Maintaining the spirit of the programs and statute is of the utmost importance. Any changes should be carefully evaluated and could negatively impact compliance.
california hcd spokesperson alicia murrillo
Asked about Chan’s proposal, HCD assistant deputy director of housing policy David Zisser said the department “cannot comment on an idea or a concept without a complete and thorough review.”
More generally, HCD spokesperson Alicia Murrillo tells The Frisc that “maintaining the spirit of the programs and statute is of the utmost importance, and any changes should be carefully evaluated and could negatively impact compliance.”
Murrillo says “removing and replacing sites” is the kind of change that could get the city in trouble.
Sooner than expected
Until last week’s hearing, lawmakers and others had cited a deadline of Jan. 31 to finalize and approve the housing redesign, which the Lurie administration calls the Family Zoning Plan.
But a city attorney informed the supervisors that a 90-day clock started ticking when the Planning Commission approved the plan in September. If the clock expires without a supervisor vote on an amended plan, the unamended version will become law.

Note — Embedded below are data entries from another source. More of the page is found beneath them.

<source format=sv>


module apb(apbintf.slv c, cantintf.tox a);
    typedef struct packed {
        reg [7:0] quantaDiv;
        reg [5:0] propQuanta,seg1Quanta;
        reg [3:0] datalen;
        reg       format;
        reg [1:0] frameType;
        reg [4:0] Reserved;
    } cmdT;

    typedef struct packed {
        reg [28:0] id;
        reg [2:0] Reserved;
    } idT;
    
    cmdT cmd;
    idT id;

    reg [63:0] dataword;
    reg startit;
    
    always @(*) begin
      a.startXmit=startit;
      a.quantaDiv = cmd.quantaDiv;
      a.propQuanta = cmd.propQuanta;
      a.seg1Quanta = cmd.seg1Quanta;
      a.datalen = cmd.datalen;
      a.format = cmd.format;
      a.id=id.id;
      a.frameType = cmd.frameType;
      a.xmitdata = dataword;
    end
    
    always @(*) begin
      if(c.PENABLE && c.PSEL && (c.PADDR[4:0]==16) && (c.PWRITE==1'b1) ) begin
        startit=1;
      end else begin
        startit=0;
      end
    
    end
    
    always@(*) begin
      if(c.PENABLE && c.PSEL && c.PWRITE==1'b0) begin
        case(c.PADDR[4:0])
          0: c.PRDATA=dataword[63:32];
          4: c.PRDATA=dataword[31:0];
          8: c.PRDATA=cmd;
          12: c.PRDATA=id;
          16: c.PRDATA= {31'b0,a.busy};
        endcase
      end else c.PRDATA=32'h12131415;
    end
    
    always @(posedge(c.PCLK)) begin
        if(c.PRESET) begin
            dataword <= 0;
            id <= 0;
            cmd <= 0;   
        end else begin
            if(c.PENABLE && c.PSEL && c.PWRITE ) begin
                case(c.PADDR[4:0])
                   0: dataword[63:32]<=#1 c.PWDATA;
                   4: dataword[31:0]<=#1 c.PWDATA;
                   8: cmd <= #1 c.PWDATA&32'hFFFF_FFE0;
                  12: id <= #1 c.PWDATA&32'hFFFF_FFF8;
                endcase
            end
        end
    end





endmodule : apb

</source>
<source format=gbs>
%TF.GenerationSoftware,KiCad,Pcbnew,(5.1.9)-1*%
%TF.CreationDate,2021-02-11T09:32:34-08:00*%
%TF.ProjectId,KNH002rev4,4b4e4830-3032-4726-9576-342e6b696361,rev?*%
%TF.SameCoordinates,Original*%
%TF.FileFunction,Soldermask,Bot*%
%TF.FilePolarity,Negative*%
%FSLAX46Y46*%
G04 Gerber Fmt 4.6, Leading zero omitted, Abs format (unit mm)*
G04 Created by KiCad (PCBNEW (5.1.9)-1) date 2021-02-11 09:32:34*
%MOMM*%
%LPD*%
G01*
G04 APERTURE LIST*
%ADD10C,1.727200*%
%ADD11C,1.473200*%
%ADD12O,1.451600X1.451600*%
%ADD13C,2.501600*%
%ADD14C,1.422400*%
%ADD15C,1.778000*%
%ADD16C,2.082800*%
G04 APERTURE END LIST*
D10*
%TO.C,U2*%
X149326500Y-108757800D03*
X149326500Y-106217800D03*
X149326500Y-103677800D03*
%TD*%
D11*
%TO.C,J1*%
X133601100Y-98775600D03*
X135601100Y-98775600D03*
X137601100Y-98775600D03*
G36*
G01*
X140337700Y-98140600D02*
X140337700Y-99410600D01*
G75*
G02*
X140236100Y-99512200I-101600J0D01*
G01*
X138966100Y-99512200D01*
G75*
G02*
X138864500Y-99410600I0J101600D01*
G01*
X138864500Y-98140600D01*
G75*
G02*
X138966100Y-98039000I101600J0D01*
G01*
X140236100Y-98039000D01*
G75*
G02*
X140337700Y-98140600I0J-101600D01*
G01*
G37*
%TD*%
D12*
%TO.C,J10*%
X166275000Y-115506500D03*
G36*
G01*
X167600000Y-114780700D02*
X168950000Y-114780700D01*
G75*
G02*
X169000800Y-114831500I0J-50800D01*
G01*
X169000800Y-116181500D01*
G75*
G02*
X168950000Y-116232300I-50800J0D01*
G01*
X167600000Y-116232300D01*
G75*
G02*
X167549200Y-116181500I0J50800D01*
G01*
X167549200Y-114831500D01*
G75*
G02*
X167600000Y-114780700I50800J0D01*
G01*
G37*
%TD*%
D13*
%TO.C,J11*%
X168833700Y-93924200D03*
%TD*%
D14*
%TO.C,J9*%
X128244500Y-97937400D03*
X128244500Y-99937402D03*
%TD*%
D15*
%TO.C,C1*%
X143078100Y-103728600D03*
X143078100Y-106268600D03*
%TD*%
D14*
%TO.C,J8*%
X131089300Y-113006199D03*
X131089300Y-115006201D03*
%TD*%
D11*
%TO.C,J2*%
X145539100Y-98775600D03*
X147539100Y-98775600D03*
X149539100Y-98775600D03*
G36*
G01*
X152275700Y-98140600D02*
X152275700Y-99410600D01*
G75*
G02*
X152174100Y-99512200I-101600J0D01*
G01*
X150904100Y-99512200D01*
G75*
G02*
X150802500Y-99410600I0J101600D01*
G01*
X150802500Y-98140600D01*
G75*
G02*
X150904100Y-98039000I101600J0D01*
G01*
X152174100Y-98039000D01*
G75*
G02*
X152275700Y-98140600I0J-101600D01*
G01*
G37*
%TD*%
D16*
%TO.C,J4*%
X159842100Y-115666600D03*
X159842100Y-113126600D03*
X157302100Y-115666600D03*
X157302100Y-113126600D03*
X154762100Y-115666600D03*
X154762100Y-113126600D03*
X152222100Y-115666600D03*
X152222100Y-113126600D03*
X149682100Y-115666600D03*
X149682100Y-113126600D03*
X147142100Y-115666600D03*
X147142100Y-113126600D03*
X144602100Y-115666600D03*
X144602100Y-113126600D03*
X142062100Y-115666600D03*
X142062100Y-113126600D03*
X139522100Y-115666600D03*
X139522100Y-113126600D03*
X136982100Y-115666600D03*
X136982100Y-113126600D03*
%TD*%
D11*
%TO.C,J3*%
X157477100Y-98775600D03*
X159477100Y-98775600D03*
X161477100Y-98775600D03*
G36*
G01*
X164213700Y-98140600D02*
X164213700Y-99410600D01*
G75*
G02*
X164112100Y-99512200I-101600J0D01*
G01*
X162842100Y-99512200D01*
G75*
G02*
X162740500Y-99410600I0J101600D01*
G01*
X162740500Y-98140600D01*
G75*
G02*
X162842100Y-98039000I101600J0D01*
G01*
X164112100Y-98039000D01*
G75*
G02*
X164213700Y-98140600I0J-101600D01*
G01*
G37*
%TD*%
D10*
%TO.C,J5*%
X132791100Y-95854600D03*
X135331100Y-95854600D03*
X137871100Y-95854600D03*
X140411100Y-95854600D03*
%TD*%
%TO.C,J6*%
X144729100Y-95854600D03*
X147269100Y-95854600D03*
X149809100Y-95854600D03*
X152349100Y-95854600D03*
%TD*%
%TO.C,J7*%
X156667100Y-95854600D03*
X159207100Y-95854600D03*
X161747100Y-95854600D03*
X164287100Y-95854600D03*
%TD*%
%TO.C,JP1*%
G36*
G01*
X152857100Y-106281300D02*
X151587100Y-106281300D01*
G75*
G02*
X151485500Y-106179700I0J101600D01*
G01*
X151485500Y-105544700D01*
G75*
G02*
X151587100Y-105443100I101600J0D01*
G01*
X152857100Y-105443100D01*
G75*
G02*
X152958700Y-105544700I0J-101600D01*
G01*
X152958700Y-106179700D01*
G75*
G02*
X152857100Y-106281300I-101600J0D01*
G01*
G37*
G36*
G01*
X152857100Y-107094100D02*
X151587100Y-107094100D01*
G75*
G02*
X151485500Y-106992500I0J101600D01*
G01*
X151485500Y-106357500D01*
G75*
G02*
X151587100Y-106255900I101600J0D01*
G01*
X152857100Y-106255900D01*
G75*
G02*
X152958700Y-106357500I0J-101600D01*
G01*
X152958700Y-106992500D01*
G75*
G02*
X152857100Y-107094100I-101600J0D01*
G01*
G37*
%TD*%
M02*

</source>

At least two amendments have the mayor’s blessing. One, from Sup. Danny Sauter, would give builders more perks to redevelop a site if they preserve commercial spaces and historic storefronts. Another, from Sup. Myrna Melgar, would ban demolition or redevelopment of rent-controlled buildings with three or more units.
The Land Use Committee, chaired by Melgar, approved those two amendments last week.

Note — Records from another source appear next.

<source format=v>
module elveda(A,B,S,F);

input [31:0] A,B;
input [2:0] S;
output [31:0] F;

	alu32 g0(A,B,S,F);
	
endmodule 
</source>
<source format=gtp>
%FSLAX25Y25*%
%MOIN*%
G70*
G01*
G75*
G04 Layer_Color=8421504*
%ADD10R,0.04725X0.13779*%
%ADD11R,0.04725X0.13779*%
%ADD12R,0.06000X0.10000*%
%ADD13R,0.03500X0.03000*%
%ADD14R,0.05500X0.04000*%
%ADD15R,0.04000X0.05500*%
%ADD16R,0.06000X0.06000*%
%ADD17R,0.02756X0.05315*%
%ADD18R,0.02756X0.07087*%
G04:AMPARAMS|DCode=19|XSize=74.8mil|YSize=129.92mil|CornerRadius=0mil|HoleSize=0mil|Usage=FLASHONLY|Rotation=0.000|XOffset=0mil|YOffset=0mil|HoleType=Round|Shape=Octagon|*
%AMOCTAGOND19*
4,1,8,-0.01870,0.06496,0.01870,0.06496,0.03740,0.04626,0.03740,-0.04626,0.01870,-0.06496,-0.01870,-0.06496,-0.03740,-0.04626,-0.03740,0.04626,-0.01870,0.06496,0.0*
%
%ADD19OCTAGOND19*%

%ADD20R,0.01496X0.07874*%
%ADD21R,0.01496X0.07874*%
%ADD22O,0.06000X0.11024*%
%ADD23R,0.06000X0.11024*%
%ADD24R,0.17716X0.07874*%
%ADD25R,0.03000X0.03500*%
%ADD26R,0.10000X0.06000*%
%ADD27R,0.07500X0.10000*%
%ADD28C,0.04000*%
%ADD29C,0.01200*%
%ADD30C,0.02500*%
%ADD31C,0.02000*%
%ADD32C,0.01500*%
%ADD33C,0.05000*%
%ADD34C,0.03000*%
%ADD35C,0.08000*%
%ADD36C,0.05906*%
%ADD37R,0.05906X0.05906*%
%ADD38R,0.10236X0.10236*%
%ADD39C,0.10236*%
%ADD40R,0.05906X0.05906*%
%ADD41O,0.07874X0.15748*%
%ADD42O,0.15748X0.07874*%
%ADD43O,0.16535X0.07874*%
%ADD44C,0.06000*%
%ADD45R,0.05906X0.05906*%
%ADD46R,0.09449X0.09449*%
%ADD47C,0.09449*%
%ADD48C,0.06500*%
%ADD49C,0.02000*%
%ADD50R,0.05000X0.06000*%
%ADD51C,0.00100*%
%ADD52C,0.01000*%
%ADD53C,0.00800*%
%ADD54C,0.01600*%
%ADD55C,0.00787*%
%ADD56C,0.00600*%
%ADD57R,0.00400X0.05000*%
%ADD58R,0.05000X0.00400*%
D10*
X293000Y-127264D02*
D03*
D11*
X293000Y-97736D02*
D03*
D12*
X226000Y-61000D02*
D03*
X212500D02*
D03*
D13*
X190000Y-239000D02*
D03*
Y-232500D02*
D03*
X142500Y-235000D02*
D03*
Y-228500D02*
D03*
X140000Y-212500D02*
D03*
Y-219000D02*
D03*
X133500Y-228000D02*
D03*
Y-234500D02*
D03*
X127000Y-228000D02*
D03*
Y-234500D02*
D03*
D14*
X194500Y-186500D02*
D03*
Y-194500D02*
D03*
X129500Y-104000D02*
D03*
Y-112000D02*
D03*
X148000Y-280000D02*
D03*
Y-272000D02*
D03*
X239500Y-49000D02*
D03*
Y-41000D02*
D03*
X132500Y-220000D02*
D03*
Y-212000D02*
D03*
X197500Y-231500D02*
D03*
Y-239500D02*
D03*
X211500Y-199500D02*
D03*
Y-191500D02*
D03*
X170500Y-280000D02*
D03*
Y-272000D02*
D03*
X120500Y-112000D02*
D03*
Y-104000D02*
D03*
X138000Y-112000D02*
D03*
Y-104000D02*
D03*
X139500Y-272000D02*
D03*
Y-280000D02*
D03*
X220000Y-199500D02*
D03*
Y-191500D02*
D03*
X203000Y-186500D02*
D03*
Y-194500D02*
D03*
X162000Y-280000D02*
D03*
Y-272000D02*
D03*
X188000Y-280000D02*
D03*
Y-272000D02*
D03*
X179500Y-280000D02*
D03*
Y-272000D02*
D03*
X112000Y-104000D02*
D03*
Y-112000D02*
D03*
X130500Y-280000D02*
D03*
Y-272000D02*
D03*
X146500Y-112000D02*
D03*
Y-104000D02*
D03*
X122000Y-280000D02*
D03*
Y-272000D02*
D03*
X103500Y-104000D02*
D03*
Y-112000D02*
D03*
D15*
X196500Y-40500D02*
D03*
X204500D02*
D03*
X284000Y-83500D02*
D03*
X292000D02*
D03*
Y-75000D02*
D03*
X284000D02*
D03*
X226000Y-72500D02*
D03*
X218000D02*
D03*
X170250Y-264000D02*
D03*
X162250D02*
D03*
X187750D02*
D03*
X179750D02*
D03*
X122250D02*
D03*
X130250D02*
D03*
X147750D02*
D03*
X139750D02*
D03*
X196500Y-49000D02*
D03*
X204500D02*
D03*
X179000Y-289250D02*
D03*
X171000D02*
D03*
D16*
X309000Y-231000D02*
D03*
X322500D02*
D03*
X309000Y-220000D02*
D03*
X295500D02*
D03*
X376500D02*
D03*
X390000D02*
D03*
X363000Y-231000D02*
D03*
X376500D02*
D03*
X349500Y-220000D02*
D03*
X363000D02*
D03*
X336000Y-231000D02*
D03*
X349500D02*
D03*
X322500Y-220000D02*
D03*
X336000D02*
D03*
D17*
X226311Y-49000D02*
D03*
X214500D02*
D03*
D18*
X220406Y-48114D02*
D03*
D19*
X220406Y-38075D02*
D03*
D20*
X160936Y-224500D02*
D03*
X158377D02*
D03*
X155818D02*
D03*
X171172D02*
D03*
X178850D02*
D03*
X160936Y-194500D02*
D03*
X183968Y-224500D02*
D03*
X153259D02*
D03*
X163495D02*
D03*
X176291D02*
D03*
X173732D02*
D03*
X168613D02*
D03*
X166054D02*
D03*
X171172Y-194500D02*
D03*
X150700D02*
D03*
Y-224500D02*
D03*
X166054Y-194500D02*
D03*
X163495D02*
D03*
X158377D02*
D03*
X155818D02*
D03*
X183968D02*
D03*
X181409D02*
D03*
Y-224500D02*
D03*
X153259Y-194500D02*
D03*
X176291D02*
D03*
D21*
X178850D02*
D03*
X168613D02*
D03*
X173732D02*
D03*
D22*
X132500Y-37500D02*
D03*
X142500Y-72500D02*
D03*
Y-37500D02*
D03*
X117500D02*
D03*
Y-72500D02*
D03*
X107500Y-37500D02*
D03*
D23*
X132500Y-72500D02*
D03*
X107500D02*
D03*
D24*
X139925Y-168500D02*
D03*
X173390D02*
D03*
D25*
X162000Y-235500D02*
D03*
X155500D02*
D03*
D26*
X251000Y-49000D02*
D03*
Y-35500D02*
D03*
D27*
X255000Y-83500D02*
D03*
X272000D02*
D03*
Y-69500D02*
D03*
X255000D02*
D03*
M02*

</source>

A larger set of proposals will get more scrutiny at the committee’s Nov. 3 hearing. These include Chan’s rollbacks and her call for a developer “shot clock”; Chen’s renter protections; a plan by Sup. Rafael Mandelman to protect historic buildings; and one from Sauter and others to encourage more apartments with at least two bedrooms to accommodate more families.
Political capital
Mayor Lurie and allies like Sup. Stephen Sherrill have spent political capital stumping for the plan. At a recent town hall, one audience member warned Sherrill about “supervisors who don’t listen” — a reference to the Joel Engardio recall, which has emboldened housing plan critics.
Chan’s amendment could be the biggest sticking point. Sups. Jackie Fielder and Shamann Walton, whose districts mostly won’t be affected by the upzoning, joined her last week at a City Hall rally. “We see so many holes that will not protect our tenants,” Walton said of the current map.

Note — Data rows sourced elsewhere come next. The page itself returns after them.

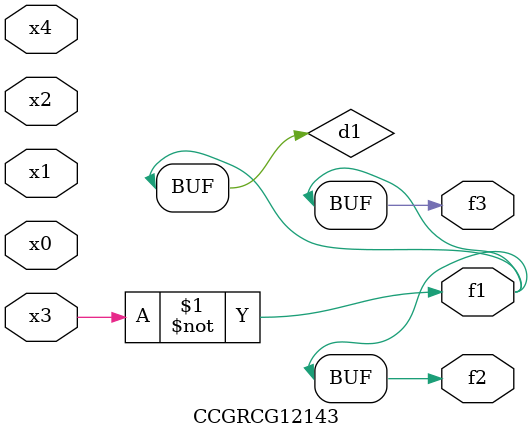
<source format=v>
module CCGRCG12143(
	input x0, x1, x2, x3, x4,
	output f1, f2, f3
);

	wire d1, d2;

	xnor (d1, x3);
	not (d2, x1);
	assign f1 = d1;
	assign f2 = d1;
	assign f3 = d1;
endmodule

</source>
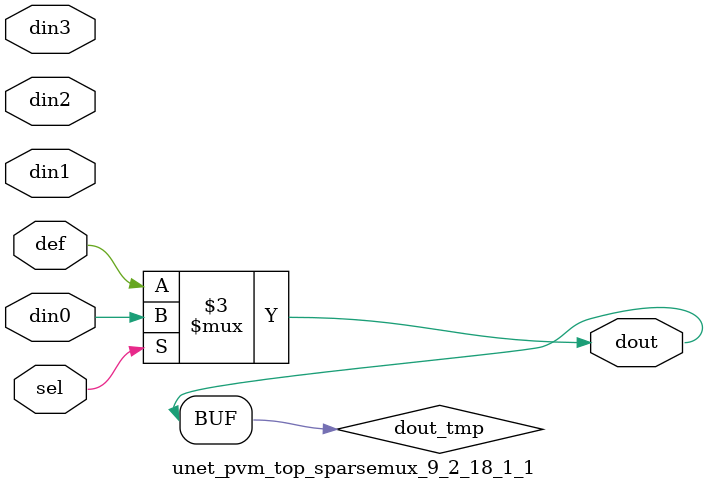
<source format=v>
`timescale 1ns / 1ps

module unet_pvm_top_sparsemux_9_2_18_1_1 (din0,din1,din2,din3,def,sel,dout);

parameter din0_WIDTH = 1;

parameter din1_WIDTH = 1;

parameter din2_WIDTH = 1;

parameter din3_WIDTH = 1;

parameter def_WIDTH = 1;
parameter sel_WIDTH = 1;
parameter dout_WIDTH = 1;

parameter [sel_WIDTH-1:0] CASE0 = 1;

parameter [sel_WIDTH-1:0] CASE1 = 1;

parameter [sel_WIDTH-1:0] CASE2 = 1;

parameter [sel_WIDTH-1:0] CASE3 = 1;

parameter ID = 1;
parameter NUM_STAGE = 1;



input [din0_WIDTH-1:0] din0;

input [din1_WIDTH-1:0] din1;

input [din2_WIDTH-1:0] din2;

input [din3_WIDTH-1:0] din3;

input [def_WIDTH-1:0] def;
input [sel_WIDTH-1:0] sel;

output [dout_WIDTH-1:0] dout;



reg [dout_WIDTH-1:0] dout_tmp;


always @ (*) begin
(* parallel_case *) case (sel)
    
    CASE0 : dout_tmp = din0;
    
    CASE1 : dout_tmp = din1;
    
    CASE2 : dout_tmp = din2;
    
    CASE3 : dout_tmp = din3;
    
    default : dout_tmp = def;
endcase
end


assign dout = dout_tmp;



endmodule

</source>
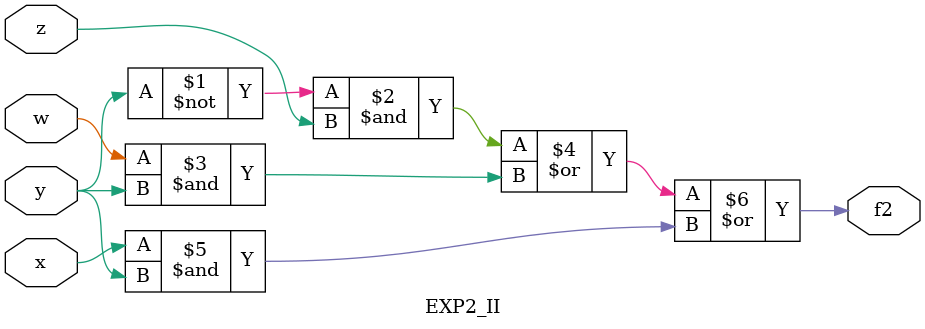
<source format=v>
module EXP2_II(w,x,y,z,f2); 
input w,x,y,z; 
output f2; 
assign f2=((~y & z)|( w & y )|(x & y)); 
endmodule
</source>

Sup. Bilal Mahmood sits with Melgar and Chen on the Land Use Committee. He said last week he would not vote for amendments that delay the timeline or risk the state’s wrath. If two of three committee members vote against an amendment, it cannot go to the full board for a vote.
Sup. Matt Dorsey, Mahmood, Sherrill, Melgar, Sauter, and Lurie’s replacement for Engardio should provide a slight majority to carry a plan past the finish line, as long as it meets HCD’s muster.
Even if that happens, SF could face a larger political wild card: How much of the Engardio recall anger was about housing, and how much of it will spill over to other districts?
SFSU political scientist Jason McDaniel thinks it could be more than expected: “This vote could easily result in attempts to recall a supervisor who supports it in a district that is mostly opposed.”
All of which means public comment in upcoming hearings could make last week’s four-plus hour marathon seem more like a sprint.